Go through the material line by line and copy each one with the word "pinky".

● Data to use
+ + +
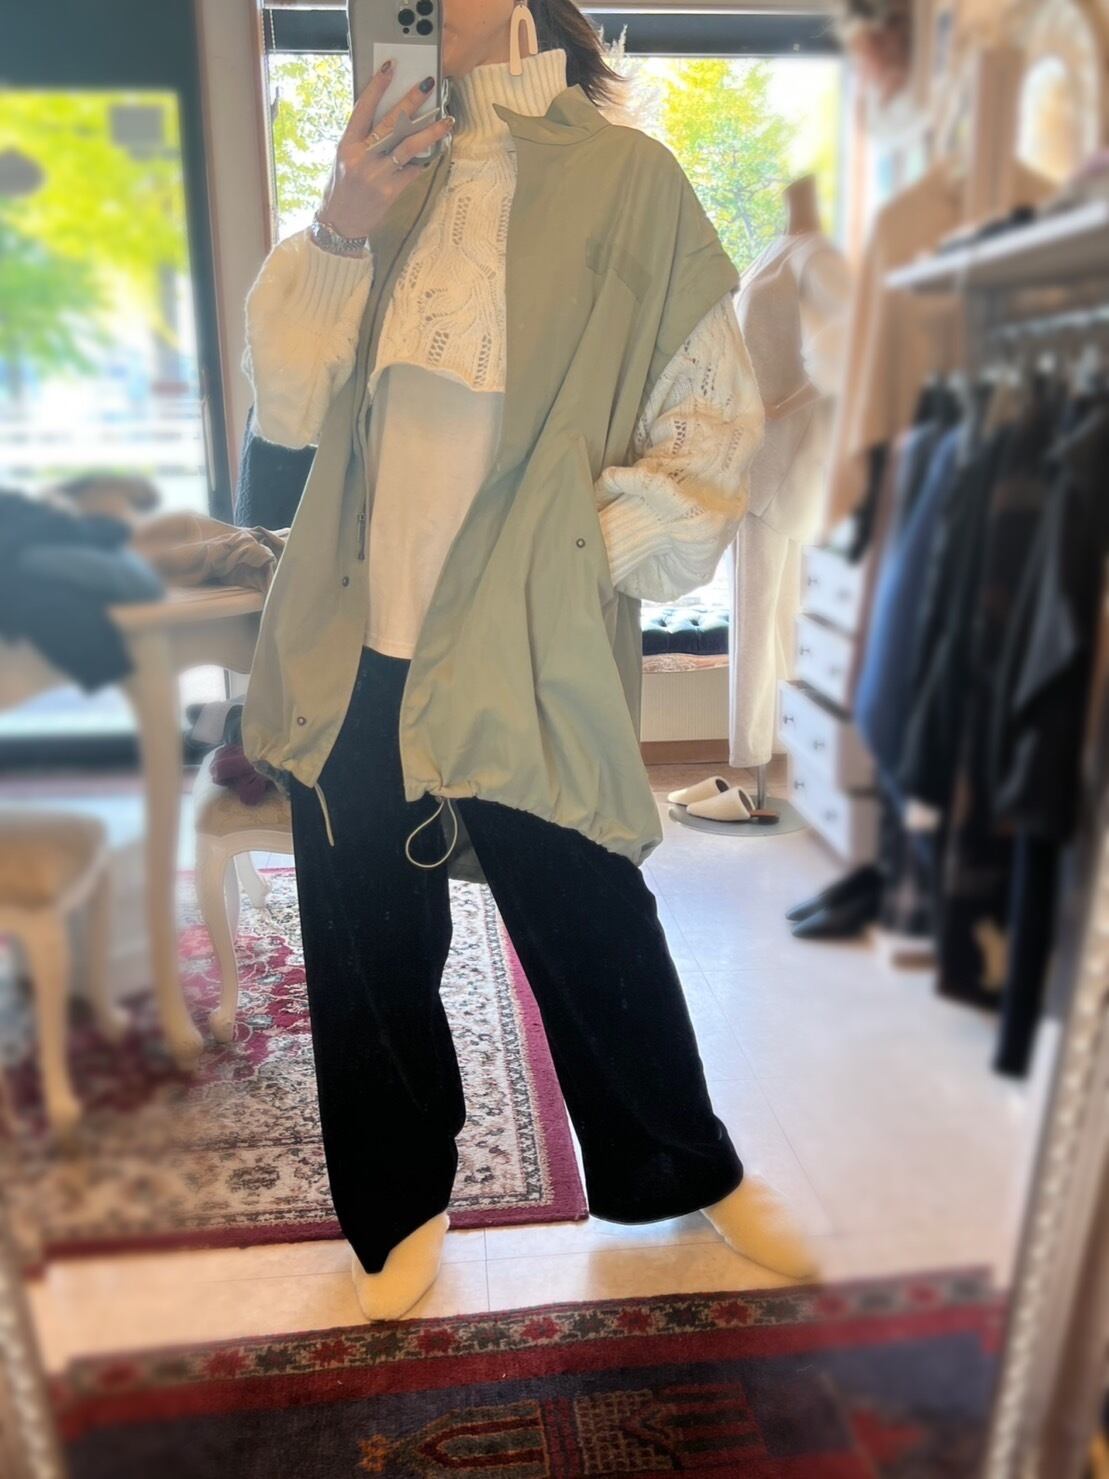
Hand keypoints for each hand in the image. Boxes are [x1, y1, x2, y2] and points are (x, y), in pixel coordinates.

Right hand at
+ + +
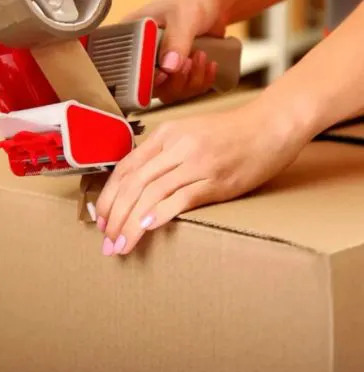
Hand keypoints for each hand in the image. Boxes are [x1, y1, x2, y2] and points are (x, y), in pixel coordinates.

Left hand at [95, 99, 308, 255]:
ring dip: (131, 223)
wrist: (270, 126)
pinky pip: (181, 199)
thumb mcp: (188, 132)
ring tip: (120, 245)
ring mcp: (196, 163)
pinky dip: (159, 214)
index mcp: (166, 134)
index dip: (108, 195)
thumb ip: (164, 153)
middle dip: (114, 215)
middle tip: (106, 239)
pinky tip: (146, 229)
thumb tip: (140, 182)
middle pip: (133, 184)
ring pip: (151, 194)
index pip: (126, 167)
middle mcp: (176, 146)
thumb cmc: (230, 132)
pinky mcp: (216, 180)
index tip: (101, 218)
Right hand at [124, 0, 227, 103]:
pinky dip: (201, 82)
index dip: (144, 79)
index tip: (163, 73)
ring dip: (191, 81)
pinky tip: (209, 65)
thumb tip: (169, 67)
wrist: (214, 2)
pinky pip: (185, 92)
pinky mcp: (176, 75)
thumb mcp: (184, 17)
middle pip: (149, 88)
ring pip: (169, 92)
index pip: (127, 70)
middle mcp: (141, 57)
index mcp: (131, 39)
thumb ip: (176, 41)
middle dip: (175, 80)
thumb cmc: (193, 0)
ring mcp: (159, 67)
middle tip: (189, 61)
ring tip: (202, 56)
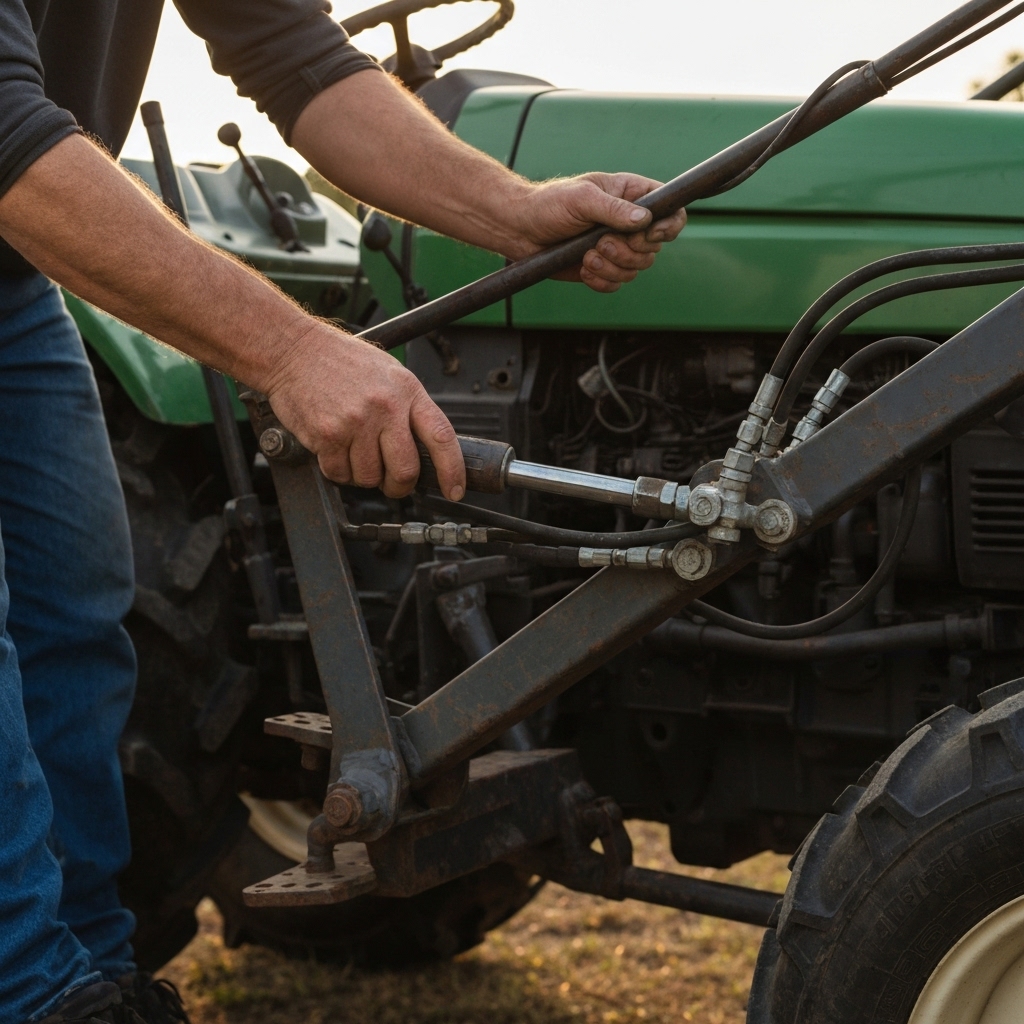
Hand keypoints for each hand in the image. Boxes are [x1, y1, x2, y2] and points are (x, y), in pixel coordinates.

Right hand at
+ + +
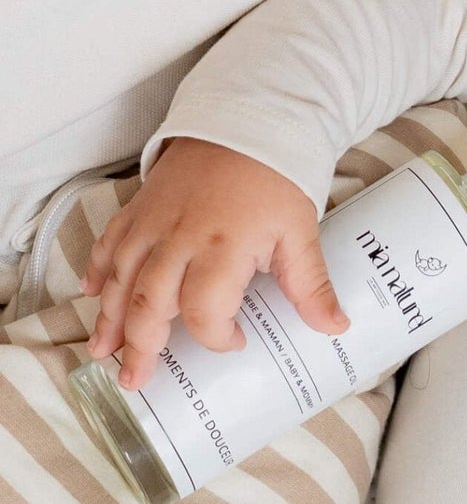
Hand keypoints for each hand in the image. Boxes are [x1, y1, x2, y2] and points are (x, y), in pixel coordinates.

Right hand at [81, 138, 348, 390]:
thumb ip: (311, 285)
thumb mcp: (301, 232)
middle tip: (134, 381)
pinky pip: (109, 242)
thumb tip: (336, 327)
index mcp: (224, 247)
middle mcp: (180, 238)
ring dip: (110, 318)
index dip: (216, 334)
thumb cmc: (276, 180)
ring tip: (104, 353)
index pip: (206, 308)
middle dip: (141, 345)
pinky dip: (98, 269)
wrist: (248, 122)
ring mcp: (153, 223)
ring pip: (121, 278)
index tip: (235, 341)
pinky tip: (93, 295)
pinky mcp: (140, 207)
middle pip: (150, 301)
+ + +
● Answer space
pinky pip: (181, 199)
pinky dip: (159, 214)
pinky tip: (146, 229)
pinky mcp: (216, 180)
pinky dip: (201, 82)
pinky tip: (209, 65)
pinky pip: (185, 92)
pinky mcp: (176, 75)
pinky pip: (109, 242)
pinky dip: (98, 269)
pinky tip: (93, 295)
pinky mcp: (140, 207)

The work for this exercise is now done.